→ Task: Retype the listing below line for line, omitting the pictures.
┄┄┄┄┄┄
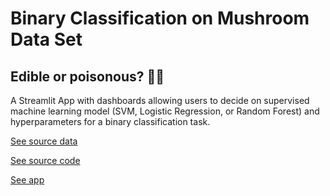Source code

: # Binary Classification on Mushroom Data Set

## Edible or poisonous? 🍄🍴

A Streamlit App with dashboards allowing users to decide on supervised machine learning model (SVM, Logistic Regression, or Random Forest) and hyperparameters for a binary classification task.

[See source data](https://archive.ics.uci.edu/ml/datasets/Mushroom)

[See source code](https://github.com/inespancorbo/Web-Applications/blob/master/Mushrooms-Binary-Class/app.py)

[See app]()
┄┄┄┄┄┄
→ Answer to this task:
Source code

: # Binary Classification on Mushroom Data Set

## Edible or poisonous? 🍄🍴

A Streamlit App with dashboards allowing users to decide on supervised machine learning model (SVM, Logistic Regression, or Random Forest) and hyperparameters for a binary classification task.

[See source data](https://archive.ics.uci.edu/ml/datasets/Mushroom)

[See source code](https://github.com/inespancorbo/Web-Applications/blob/master/Mushrooms-Binary-Class/app.py)

[See app]()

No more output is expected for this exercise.